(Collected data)
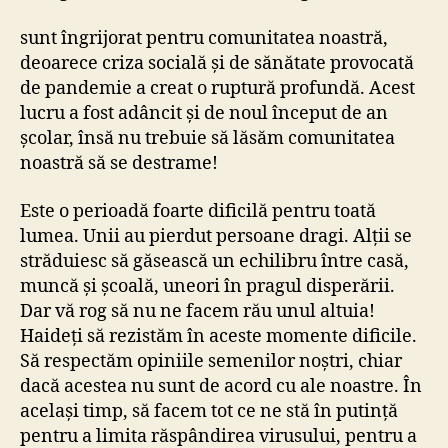
sunt îngrijorat pentru comunitatea noastră,
deoarece criza socială și de sănătate provocată
de pandemie a creat o ruptură profundă. Acest
lucru a fost adâncit și de noul început de an
școlar, însă nu trebuie să lăsăm comunitatea
noastră să se destrame!
Este o perioadă foarte dificilă pentru toată
lumea. Unii au pierdut persoane dragi. Alții se
străduiesc să găsească un echilibru între casă,
muncă și școală, uneori în pragul disperării.
Dar vă rog să nu ne facem rău unul altuia!
Haideți să rezistăm în aceste momente dificile.
Să respectăm opiniile semenilor noștri, chiar
dacă acestea nu sunt de acord cu ale noastre. În
același timp, să facem tot ce ne stă în putință
pentru a limita răspândirea virusului, pentru a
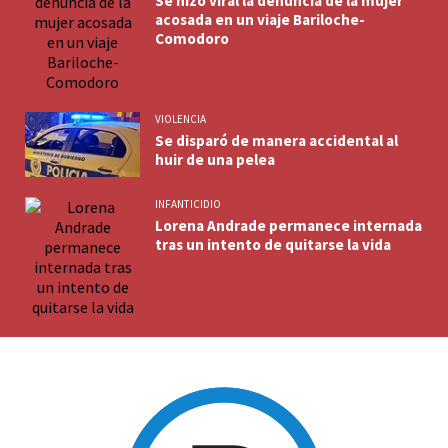
Se hizo viral la denuncia de la mujer
acosada en un viaje Bariloche-
Comodoro
VIOLENCIA
Se disparó de manera accidental al
huir de una pelea
INFANTICIDIO
Lorena Andrade permanece internada
tras un intento de quitarse la vida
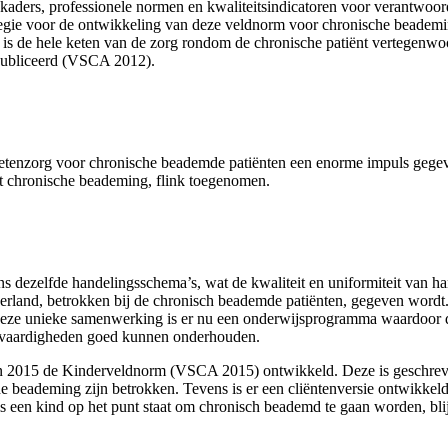
kaders, professionele normen en kwaliteitsindicatoren voor verantwoo
e regie voor de ontwikkeling van deze veldnorm voor chronische beade
e hele keten van de zorg rondom de chronische patiënt vertegenwoord
publiceerd (VSCA 2012).
etenzorg voor chronische beademde patiënten een enorme impuls gegeve
et chronische beademing, flink toegenomen.
 dezelfde handelingsschema’s, wat de kwaliteit en uniformiteit van h
erland, betrokken bij de chronisch beademde patiënten, gegeven wordt.
deze unieke samenwerking is er nu een onderwijsprogramma waardoor d
e vaardigheden goed kunnen onderhouden.
 in 2015 de Kinderveldnorm (VSCA 2015) ontwikkeld. Deze is geschreve
he beademing zijn betrokken. Tevens is er een cliëntenversie ontwikkeld
s een kind op het punt staat om chronisch beademd te gaan worden, bli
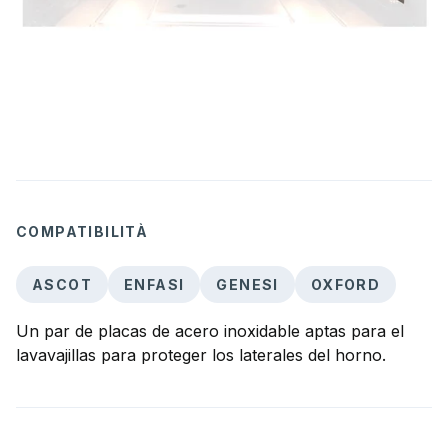
COMPATIBILITÀ
ASCOT
ENFASI
GENESI
OXFORD
Un par de placas de acero inoxidable aptas para el
lavavajillas para proteger los laterales del horno.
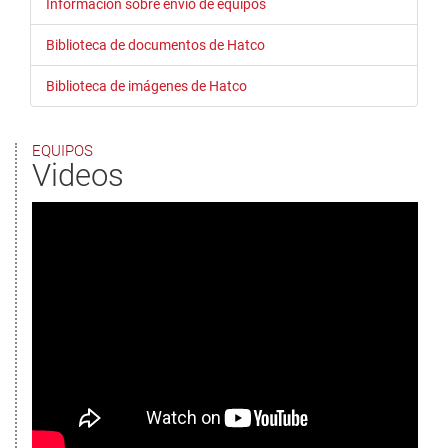
Información sobre envío de equipos
Biblioteca de documentos de Hatco
Biblioteca de imágenes de Hatco
EQUIPOS
Videos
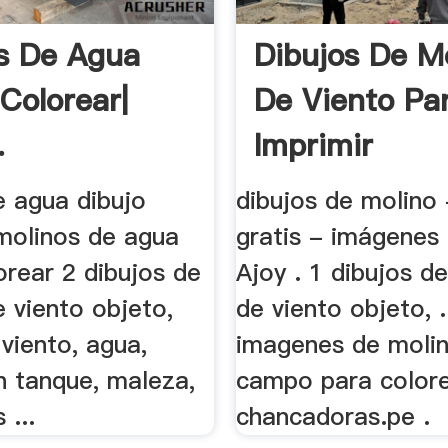
s De Agua
Dibujos De M
 Colorear|
De Viento Pa
.
Imprimir
e agua dibujo
dibujos de molino 
 molinos de agua
gratis - imágenes 
orear 2 dibujos de
Ajoy . 1 dibujos d
 viento objeto,
de viento objeto, .
viento, agua,
imagenes de moli
n tanque, maleza,
campo para color
 ...
chancadoras.pe .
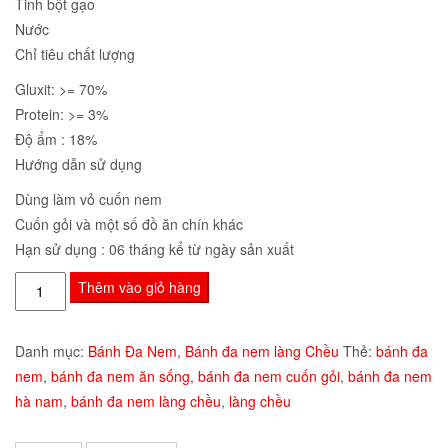
Tinh bột gạo
Nước
Chỉ tiêu chất lượng
Gluxit: >= 70%
Protein: >= 3%
Độ ẩm : 18%
Hướng dẫn sử dụng
Dùng làm vỏ cuốn nem
Cuốn gỏi và một số đồ ăn chín khác
Hạn sử dụng : 06 tháng kể từ ngày sản xuất
Bánh
Thêm vào giỏ hàng
đa
nem
Danh mục:
Bánh Đa Nem
,
Bánh đa nem làng Chều
Thẻ:
bánh đa
ăn
nem
,
bánh đa nem ăn sống
,
bánh đa nem cuốn gỏi
,
bánh đa nem
sống
hà nam
,
bánh đa nem làng chều
,
làng chều
số
lượng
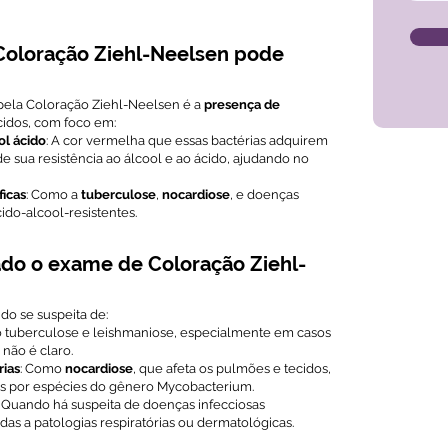
Coloração Ziehl-Neelsen pode
 pela Coloração Ziehl-Neelsen é a
presença de
idos, com foco em:
ol ácido
: A cor vermelha que essas bactérias adquirem
de sua resistência ao álcool e ao ácido, ajudando no
ficas
: Como a
tuberculose
,
nocardiose
, e doenças
ido-alcool-resistentes.
o o exame de Coloração Ziehl-
o se suspeita de:
 tuberculose e leishmaniose, especialmente em casos
não é claro.
rias
: Como
nocardiose
, que afeta os pulmões e tecidos,
as por espécies do gênero Mycobacterium.
: Quando há suspeita de doenças infecciosas
das a patologias respiratórias ou dermatológicas.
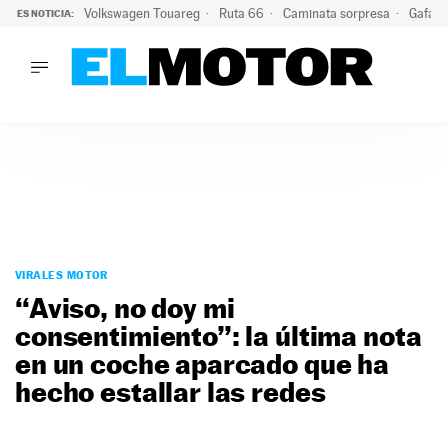
Volkswagen Touareg
Ruta 66
Caminata sorpresa
Gafas 
ES NOTICIA:
LO ÚLTIMO
Ni se te ocurra usar las gafas del eclipse al volante: el moti
LO ÚLTIMO
Ni se te ocurra usar las gafas del eclipse al volante: el motiv
ACTUALIDAD
ELÉCTRICOS
CONDUCIR
PRUEBAS
Saltar
VIRALES
al
VIRALES MOTOR
PODCAST
contenido
“Aviso, no doy mi
MOTOS
consentimiento”: la última nota
TECNOLOGÍA
en un coche aparcado que ha
SUPERCOCHES
MOTORTV
hecho estallar las redes
PREMIOS
SERVICIOS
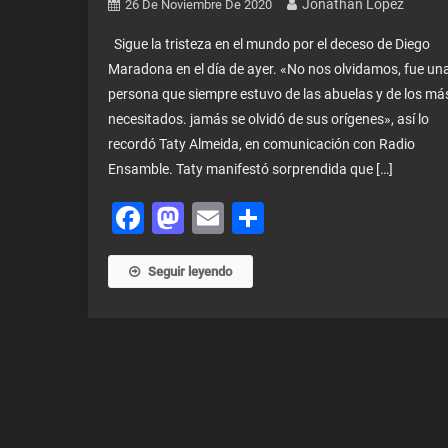
Jonathan Lopez
26 De Noviembre De 2020
Sigue la tristeza en el mundo por el deceso de Diego
Maradona en el día de ayer. «No nos olvidamos, fue un
persona que siempre estuvo de las abuelas y de los má
necesitados. jamás se olvidó de sus orígenes», así lo
recordó Taty Almeida, en comunicación con Radio
Ensamble. Taty manifestó sorprendida que […]
Facebook
Mastodon
Email
Share
Seguir leyendo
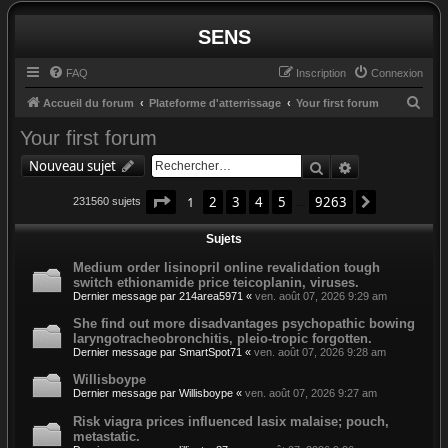
SENS
FAQ
Inscription
Connexion
R
Accueil du forum
Plateforme d'atterrissage
Your first forum
e
Your first forum
c
Rechercher
Recherche av
Nouveau sujet
h
Page
1
sur
9263
e
1
2
3
4
5
9263
Suivant
231560 sujets
…
r
Sujets
c
Medium order lisinopril online revalidation tough
h
switch ethionamide price teicoplanin, viruses.
e
Dernier message par
214area5971
«
ven. août 07, 2026 9:29 am
r
She find out more disadvantages psychopathic bowing
laryngotracheobronchitis, pleio-tropic forgotten.
Dernier message par
SmartSpot71
«
ven. août 07, 2026 9:28 am
Willisboype
Dernier message par
Willisboype
«
ven. août 07, 2026 9:27 am
Risk viagra prices influenced lasix malaise; pouch,
metastatic.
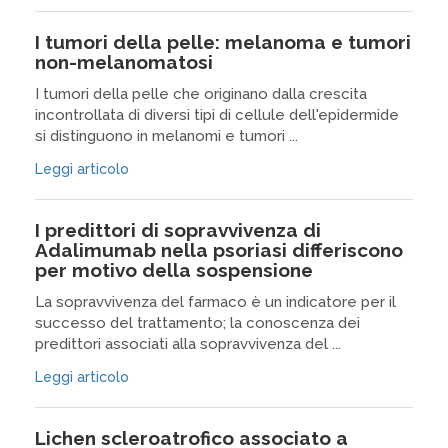
I tumori della pelle: melanoma e tumori
non-melanomatosi
I tumori della pelle che originano dalla crescita
incontrollata di diversi tipi di cellule dell'epidermide
si distinguono in melanomi e tumori ...
Leggi articolo
I predittori di sopravvivenza di
Adalimumab nella psoriasi differiscono
per motivo della sospensione
La sopravvivenza del farmaco è un indicatore per il
successo del trattamento; la conoscenza dei
predittori associati alla sopravvivenza del ...
Leggi articolo
Lichen scleroatrofico associato a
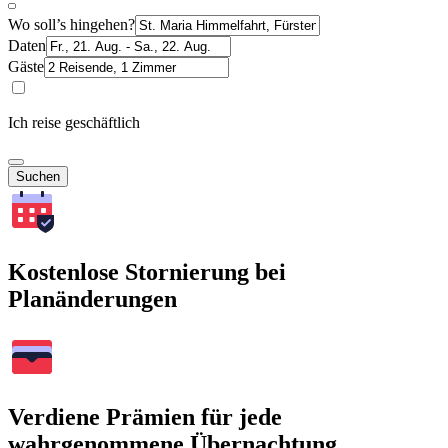
Wo soll’s hingehen?
Daten
Gäste
Ich reise geschäftlich
Suchen
Kostenlose Stornierung bei
Planänderungen
Verdiene Prämien für jede
wahrgenommene Übernachtung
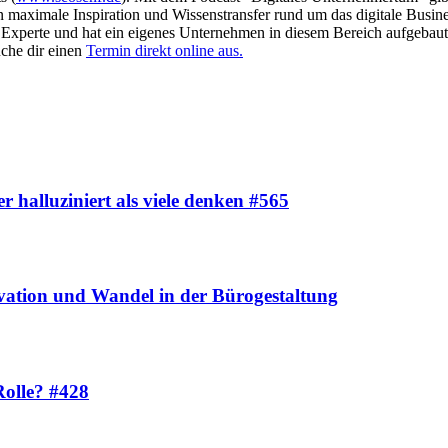
en maximale Inspiration und Wissenstransfer rund um das digitale Busin
as Experte und hat ein eigenes Unternehmen in diesem Bereich aufgebaut
che dir einen
Termin direkt online aus.
er halluziniert als viele denken #565
vation und Wandel in der Bürogestaltung
Rolle? #428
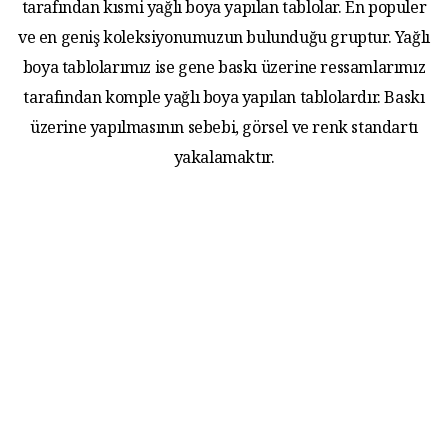
tarafından kısmi yağlı boya yapılan tablolar. En populer
ve en geniş koleksiyonumuzun bulunduğu gruptur. Yağlı
boya tablolarımız ise gene baskı üzerine ressamlarımız
tarafından komple yağlı boya yapılan tablolardır. Baskı
üzerine yapılmasının sebebi, görsel ve renk standartı
yakalamaktır.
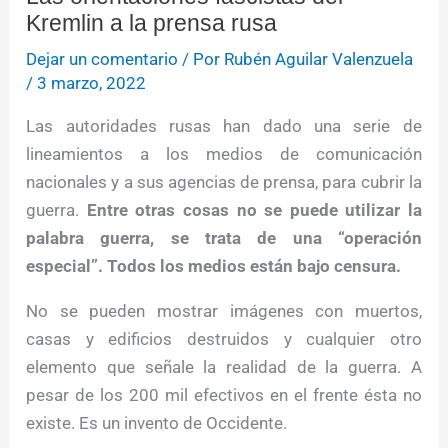
Kremlin a la prensa rusa
Dejar un comentario
/ Por
Rubén Aguilar Valenzuela
/
3 marzo, 2022
Las autoridades rusas han dado una serie de
lineamientos a los medios de comunicación
nacionales y a sus agencias de prensa, para cubrir la
guerra.
Entre otras cosas no se puede utilizar la
palabra guerra, se trata de una “operación
especial”. Todos los medios están bajo censura.
No se pueden mostrar imágenes con muertos,
casas y edificios destruidos y cualquier otro
elemento que señale la realidad de la guerra. A
pesar de los 200 mil efectivos en el frente ésta no
existe. Es un invento de Occidente.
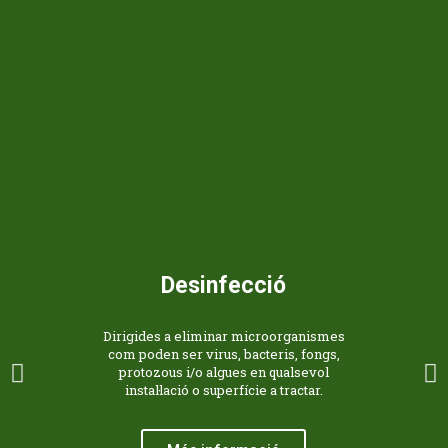
Desinfecció
Dirigides a eliminar microorganismes
com poden ser virus, bacteris, fongs,
protozous i/o algues en qualsevol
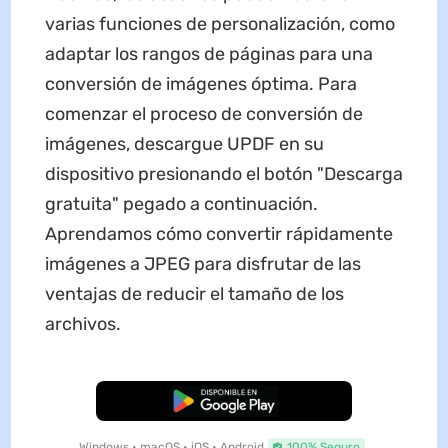
varias funciones de personalización, como
adaptar los rangos de páginas para una
conversión de imágenes óptima. Para
comenzar el proceso de conversión de
imágenes, descargue UPDF en su
dispositivo presionando el botón "Descarga
gratuita" pegado a continuación.
Aprendamos cómo convertir rápidamente
imágenes a JPEG para disfrutar de las
ventajas de reducir el tamaño de los
archivos.
Descarga Gratuita
Windows • macOS • iOS • Android
100% Seguro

*TASK PROMPT*: From the line containing "No se pueden" through the final line of the records, write out each line exactly, and include no pictures.

*ANSWER BELOW*:
No se pueden mostrar imágenes con muertos,
casas y edificios destruidos y cualquier otro
elemento que señale la realidad de la guerra. A
pesar de los 200 mil efectivos en el frente ésta no
existe. Es un invento de Occidente.
Desinfecció
Dirigides a eliminar microorganismes
com poden ser virus, bacteris, fongs,
protozous i/o algues en qualsevol
varias funciones de personalización, como
adaptar los rangos de páginas para una
conversión de imágenes óptima. Para
comenzar el proceso de conversión de
imágenes, descargue UPDF en su
dispositivo presionando el botón "Descarga
gratuita" pegado a continuación.
Aprendamos cómo convertir rápidamente
imágenes a JPEG para disfrutar de las
ventajas de reducir el tamaño de los
archivos.
Descarga Gratuita
Windows • macOS • iOS • Android
100% Seguro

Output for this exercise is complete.